__WHAT THIS TASK INVOLVES__
Retype, word for word, the lines from the first line of the entries through the line that holds "Fridays @ 11–11:30 am"; leave out the pictures.

== Segment start ==

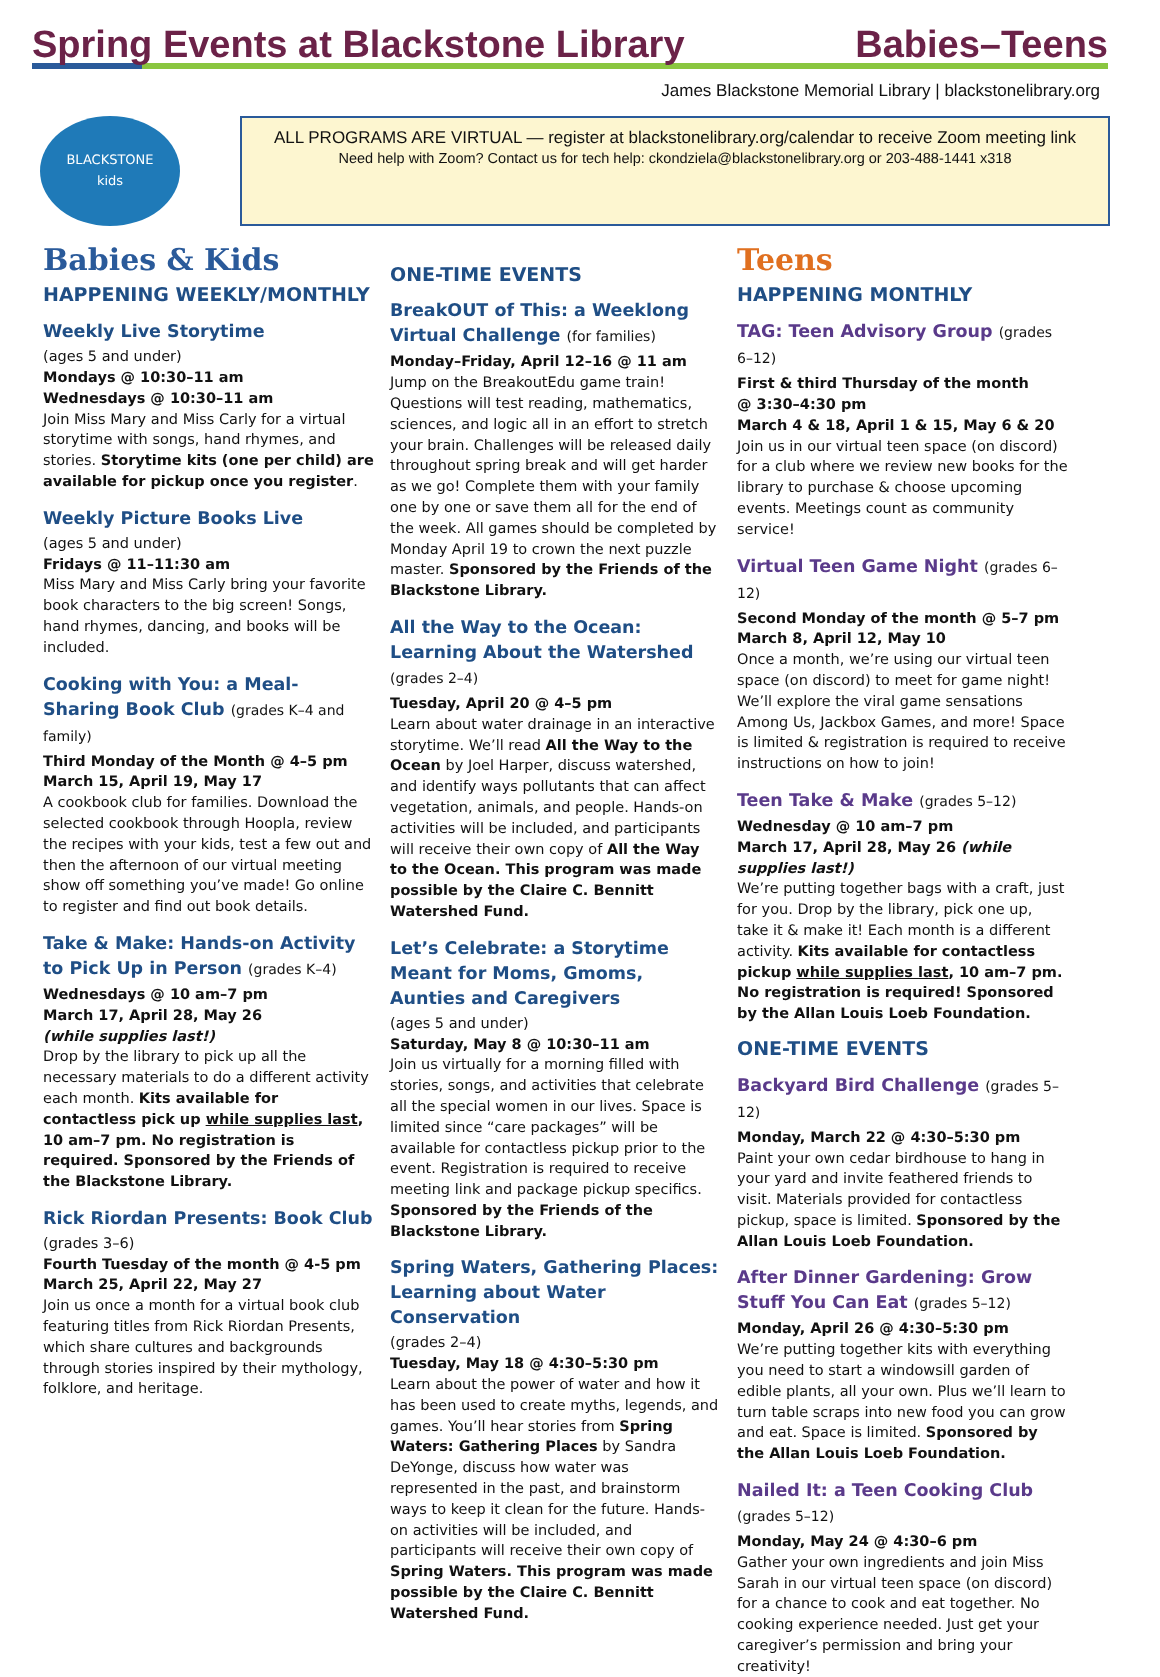Spring Events at Blackstone Library
Babies–Teens
James Blackstone Memorial Library | blackstonelibrary.org
BLACKSTONE
kids
ALL PROGRAMS ARE VIRTUAL — register at blackstonelibrary.org/calendar to receive Zoom meeting link
Need help with Zoom? Contact us for tech help: ckondziela@blackstonelibrary.org or 203-488-1441 x318
Babies & Kids
HAPPENING WEEKLY/MONTHLY
Weekly Live Storytime
(ages 5 and under)
Mondays @ 10:30–11 am
Wednesdays @ 10:30–11 am
Join Miss Mary and Miss Carly for a virtual storytime with songs, hand rhymes, and stories. Storytime kits (one per child) are available for pickup once you register.
Weekly Picture Books Live
(ages 5 and under)
Fridays @ 11–11:30 am
Miss Mary and Miss Carly bring your favorite book characters to the big screen! Songs, hand rhymes, dancing, and books will be included.
Cooking with You: a Meal-Sharing Book Club (grades K–4 and family)
Third Monday of the Month @ 4–5 pm
March 15, April 19, May 17
A cookbook club for families. Download the selected cookbook through Hoopla, review the recipes with your kids, test a few out and then the afternoon of our virtual meeting show off something you’ve made! Go online to register and find out book details.
Take & Make: Hands-on Activity to Pick Up in Person (grades K–4)
Wednesdays @ 10 am–7 pm
March 17, April 28, May 26
(while supplies last!)
Drop by the library to pick up all the necessary materials to do a different activity each month. Kits available for contactless pick up while supplies last, 10 am–7 pm. No registration is required. Sponsored by the Friends of the Blackstone Library.
Rick Riordan Presents: Book Club
(grades 3–6)
Fourth Tuesday of the month @ 4-5 pm
March 25, April 22, May 27
Join us once a month for a virtual book club featuring titles from Rick Riordan Presents, which share cultures and backgrounds through stories inspired by their mythology, folklore, and heritage.
ONE-TIME EVENTS
BreakOUT of This: a Weeklong Virtual Challenge (for families)
Monday–Friday, April 12–16 @ 11 am
Jump on the BreakoutEdu game train! Questions will test reading, mathematics, sciences, and logic all in an effort to stretch your brain. Challenges will be released daily throughout spring break and will get harder as we go! Complete them with your family one by one or save them all for the end of the week. All games should be completed by Monday April 19 to crown the next puzzle master. Sponsored by the Friends of the Blackstone Library.
All the Way to the Ocean: Learning About the Watershed (grades 2–4)
Tuesday, April 20 @ 4–5 pm
Learn about water drainage in an interactive storytime. We’ll read All the Way to the Ocean by Joel Harper, discuss watershed, and identify ways pollutants that can affect vegetation, animals, and people. Hands-on activities will be included, and participants will receive their own copy of All the Way to the Ocean. This program was made possible by the Claire C. Bennitt Watershed Fund.
Let’s Celebrate: a Storytime Meant for Moms, Gmoms, Aunties and Caregivers
(ages 5 and under)
Saturday, May 8 @ 10:30–11 am
Join us virtually for a morning filled with stories, songs, and activities that celebrate all the special women in our lives. Space is limited since “care packages” will be available for contactless pickup prior to the event. Registration is required to receive meeting link and package pickup specifics. Sponsored by the Friends of the Blackstone Library.
Spring Waters, Gathering Places: Learning about Water Conservation
(grades 2–4)
Tuesday, May 18 @ 4:30–5:30 pm
Learn about the power of water and how it has been used to create myths, legends, and games. You’ll hear stories from Spring Waters: Gathering Places by Sandra DeYonge, discuss how water was represented in the past, and brainstorm ways to keep it clean for the future. Hands-on activities will be included, and participants will receive their own copy of Spring Waters. This program was made possible by the Claire C. Bennitt Watershed Fund.
Teens
HAPPENING MONTHLY
TAG: Teen Advisory Group (grades 6–12)
First & third Thursday of the month
@ 3:30–4:30 pm
March 4 & 18, April 1 & 15, May 6 & 20
Join us in our virtual teen space (on discord) for a club where we review new books for the library to purchase & choose upcoming events. Meetings count as community service!
Virtual Teen Game Night (grades 6–12)
Second Monday of the month @ 5–7 pm
March 8, April 12, May 10
Once a month, we’re using our virtual teen space (on discord) to meet for game night! We’ll explore the viral game sensations Among Us, Jackbox Games, and more! Space is limited & registration is required to receive instructions on how to join!
Teen Take & Make (grades 5–12)
Wednesday @ 10 am–7 pm
March 17, April 28, May 26 (while supplies last!)
We’re putting together bags with a craft, just for you. Drop by the library, pick one up, take it & make it! Each month is a different activity. Kits available for contactless pickup while supplies last, 10 am–7 pm. No registration is required! Sponsored by the Allan Louis Loeb Foundation.
ONE-TIME EVENTS
Backyard Bird Challenge (grades 5–12)
Monday, March 22 @ 4:30–5:30 pm
Paint your own cedar birdhouse to hang in your yard and invite feathered friends to visit. Materials provided for contactless pickup, space is limited. Sponsored by the Allan Louis Loeb Foundation.
After Dinner Gardening: Grow Stuff You Can Eat (grades 5–12)
Monday, April 26 @ 4:30–5:30 pm
We’re putting together kits with everything you need to start a windowsill garden of edible plants, all your own. Plus we’ll learn to turn table scraps into new food you can grow and eat. Space is limited. Sponsored by the Allan Louis Loeb Foundation.
Nailed It: a Teen Cooking Club (grades 5–12)
Monday, May 24 @ 4:30–6 pm
Gather your own ingredients and join Miss Sarah in our virtual teen space (on discord) for a chance to cook and eat together. No cooking experience needed. Just get your caregiver’s permission and bring your creativity!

== Segment end ==

__RESPONSE BOX__
Spring Events at Blackstone Library
Babies–Teens
James Blackstone Memorial Library | blackstonelibrary.org
BLACKSTONE
kids
ALL PROGRAMS ARE VIRTUAL — register at blackstonelibrary.org/calendar to receive Zoom meeting link
Need help with Zoom? Contact us for tech help: ckondziela@blackstonelibrary.org or 203-488-1441 x318
Babies & Kids
HAPPENING WEEKLY/MONTHLY
Weekly Live Storytime
(ages 5 and under)
Mondays @ 10:30–11 am
Wednesdays @ 10:30–11 am
Join Miss Mary and Miss Carly for a virtual storytime with songs, hand rhymes, and stories. Storytime kits (one per child) are available for pickup once you register.
Weekly Picture Books Live
(ages 5 and under)
Fridays @ 11–11:30 am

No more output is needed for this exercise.